Alston, who runs the Newington-based consulting firm Indelible Impressions, said she is also grateful for the support. Born and raised in public housing in Middletown, Alston got to know New Haven as a teenager and young adult, when she was studying English and legal studies as an undergraduate at Quinnipiac University. After working for 22 years in the corporate sector, she decided that she wanted to build her own business. 

Originally, “I was a solopreneur” with a vision and a lot of grit, she said.  With the blessing of her husband and a group of fellow Black women in business (“My personal board of directors,” she joked), Indelible Impressions launched three years ago from an office space in Newington. It now employs a team of consultants across the U.S., with a presence in San Francisco, Denver, and along the Eastern seaboard. 
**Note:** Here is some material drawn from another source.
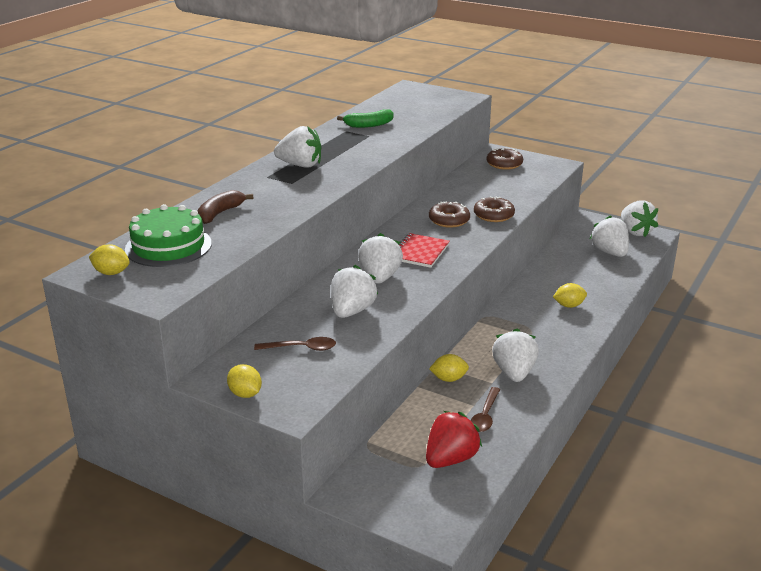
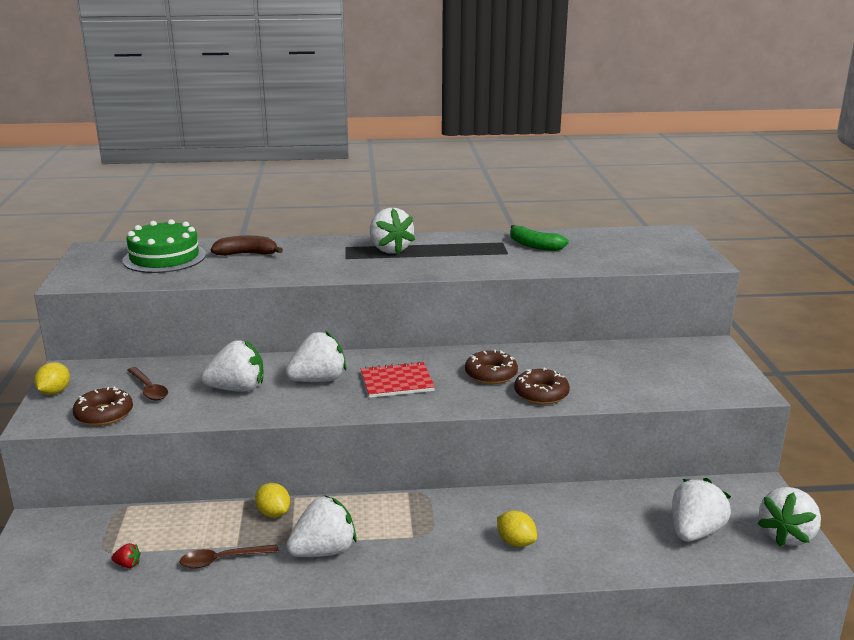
camera: 55 degrees right, 5 degrees down
yellow lemon [89,244,130,275] -> none
red strawberry [426,411,482,468] -> red strawberry [111,543,141,568], size x0.40
brown donut [486,148,523,170] -> brown donut moved to [73,387,133,426]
“There were so many nuances that I didn’t know” that Alston initially had to teach herself, she said. As the organization grew, she honed a focus on cultural assessments, including diversity, equity, inclusion and belonging (DEIB) work and trainings. With the $8,000 that she received from NHE3, she plans to implement a new learning management system and provide support to a growing, all-woman team. 

“For many reasons, we have been hidden figures,” she said before heading towards the elevator for another long day of work. “We have taken a backseat because of racism, because of people not ready to see us at certain tables, certain seats, certain pulpits. This is definitely a moment that we are in and I think people are starting to understand.”